> [To be done]
• 1. Answer these questions from the passage about Pinchot's stays at El Encanto. Put each answer on its own line, marked the same way.
(a) What is the nightly price range for rooms or suites in the cottages?
(b) What role did Pinchot play in Beverly Hills Cop?
(c) What does Pinchot prefer to buy and read in bed at the resort?
• 2. Translate this sentence from the passage about Pinchot at El Encanto into Spanish: "At the resort, Pinchot maintains a low profile."
• 3. Carry on the passage about Pinchot's stays at El Encanto, starting after its last sentence.

> [Selection]
The cost of rooms or
suites in the country-French style cottages, which are picturesque white with
red roofs, range from $100 to $300 a night.
The El Encanto also
boasts a gourmet French restaurant. Don't ask Pinchot about it. He
opts for room service. "First, I would never be caught dead in a
jacket and tie. Secondly, I don't eat red meat or any sauces. It's
easier to tell room service to make me a dish of vegetables and a piece of plain
grilled chicken than to fight with the waiter for disobeying the menu."
Pinchot, who
parlayed a tiny two-scene role as Serge, the gay art gallery assistant in Beverly
Hills Cop, into an unforgettable cameo, goes to El Encanto "for
perfect, mind-boggling quiet. In fact, sometimes I leave with a huge
headache because I get too much sleep and it throws me off."
At the resort,
Pinchot maintains a low profile. He prefers to "buy about a hundred
books on photography and ancient Greece" and read in bed.

> [Stored records]

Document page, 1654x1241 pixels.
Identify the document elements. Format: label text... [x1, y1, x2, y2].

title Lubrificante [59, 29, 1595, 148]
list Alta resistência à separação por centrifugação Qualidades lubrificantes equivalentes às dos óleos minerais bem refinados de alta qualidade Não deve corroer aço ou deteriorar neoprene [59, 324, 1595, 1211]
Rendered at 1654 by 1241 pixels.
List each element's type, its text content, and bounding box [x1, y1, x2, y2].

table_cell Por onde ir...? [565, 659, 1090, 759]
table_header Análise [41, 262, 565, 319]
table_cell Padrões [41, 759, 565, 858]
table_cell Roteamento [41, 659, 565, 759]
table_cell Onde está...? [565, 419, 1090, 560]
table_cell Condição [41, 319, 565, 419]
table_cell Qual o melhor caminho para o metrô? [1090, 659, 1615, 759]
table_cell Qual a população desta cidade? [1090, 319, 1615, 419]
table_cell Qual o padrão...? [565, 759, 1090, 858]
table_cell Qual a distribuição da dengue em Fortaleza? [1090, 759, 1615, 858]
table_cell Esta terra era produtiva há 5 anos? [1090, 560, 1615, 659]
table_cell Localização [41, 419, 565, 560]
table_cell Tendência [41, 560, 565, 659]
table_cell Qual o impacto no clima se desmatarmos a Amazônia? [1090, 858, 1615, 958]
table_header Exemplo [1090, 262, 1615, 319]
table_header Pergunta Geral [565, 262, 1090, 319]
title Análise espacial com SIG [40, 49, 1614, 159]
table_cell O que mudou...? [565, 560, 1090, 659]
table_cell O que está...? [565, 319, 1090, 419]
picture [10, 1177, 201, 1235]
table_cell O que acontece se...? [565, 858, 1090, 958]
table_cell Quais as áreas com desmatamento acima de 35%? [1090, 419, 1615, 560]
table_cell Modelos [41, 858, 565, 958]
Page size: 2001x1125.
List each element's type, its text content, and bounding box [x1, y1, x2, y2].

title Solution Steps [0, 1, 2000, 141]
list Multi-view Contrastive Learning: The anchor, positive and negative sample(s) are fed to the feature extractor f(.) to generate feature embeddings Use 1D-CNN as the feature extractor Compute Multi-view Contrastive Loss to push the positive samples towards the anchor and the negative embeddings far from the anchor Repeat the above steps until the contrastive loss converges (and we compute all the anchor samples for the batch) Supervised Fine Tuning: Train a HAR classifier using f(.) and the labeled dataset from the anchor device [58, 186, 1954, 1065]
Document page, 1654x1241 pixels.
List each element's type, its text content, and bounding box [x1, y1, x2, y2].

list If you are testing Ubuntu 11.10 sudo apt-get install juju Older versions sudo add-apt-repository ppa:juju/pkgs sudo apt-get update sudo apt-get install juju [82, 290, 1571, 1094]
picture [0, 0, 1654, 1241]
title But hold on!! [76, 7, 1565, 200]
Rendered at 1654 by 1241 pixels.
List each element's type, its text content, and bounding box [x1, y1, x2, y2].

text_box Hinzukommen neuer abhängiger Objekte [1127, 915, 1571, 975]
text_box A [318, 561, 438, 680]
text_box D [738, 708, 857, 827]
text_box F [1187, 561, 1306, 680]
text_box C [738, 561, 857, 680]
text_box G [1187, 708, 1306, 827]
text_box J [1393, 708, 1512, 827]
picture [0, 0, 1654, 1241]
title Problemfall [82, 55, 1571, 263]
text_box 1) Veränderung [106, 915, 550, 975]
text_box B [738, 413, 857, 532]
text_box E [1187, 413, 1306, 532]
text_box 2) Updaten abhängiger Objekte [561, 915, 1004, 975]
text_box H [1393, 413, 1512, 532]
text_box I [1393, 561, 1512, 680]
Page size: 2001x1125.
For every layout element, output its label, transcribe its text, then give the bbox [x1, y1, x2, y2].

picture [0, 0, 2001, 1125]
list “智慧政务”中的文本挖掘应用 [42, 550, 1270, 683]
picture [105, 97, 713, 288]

> [Answers below]
• 1.
(a) $100 to $300 a night.
(b) Serge, the gay art gallery assistant.
(c) About a hundred books on photography and ancient Greece.

• 2. En el complejo turístico, Pinchot mantiene un perfil bajo.

• 3.
"I take turns
reading, ordering food, and watching TV, which is something I never do when I'm
home. At night, I'll go to whatever (movie) is playing on State
Street." He sometimes visits the Santa Monica Museum to view its
impressive Greco-Roman collection.
He realizes things
have changed immensely since he first discovered El Encanto. "A
million times a day, I get a little private giggle," says Pinchot of his
new star status. In fact, he has signed to play his first starring role in
a feature film, Second Sight, for release at Christmas 1989.
He hasn't been to El
Encanto recently. "The last time, I went with this terrific
girl," he laments. "We've since broken up, and I don't feel like
looking at anything we did together. But, this (feeling) will pass.
If I stay away from Santa Barbara too long, I go through withdrawal."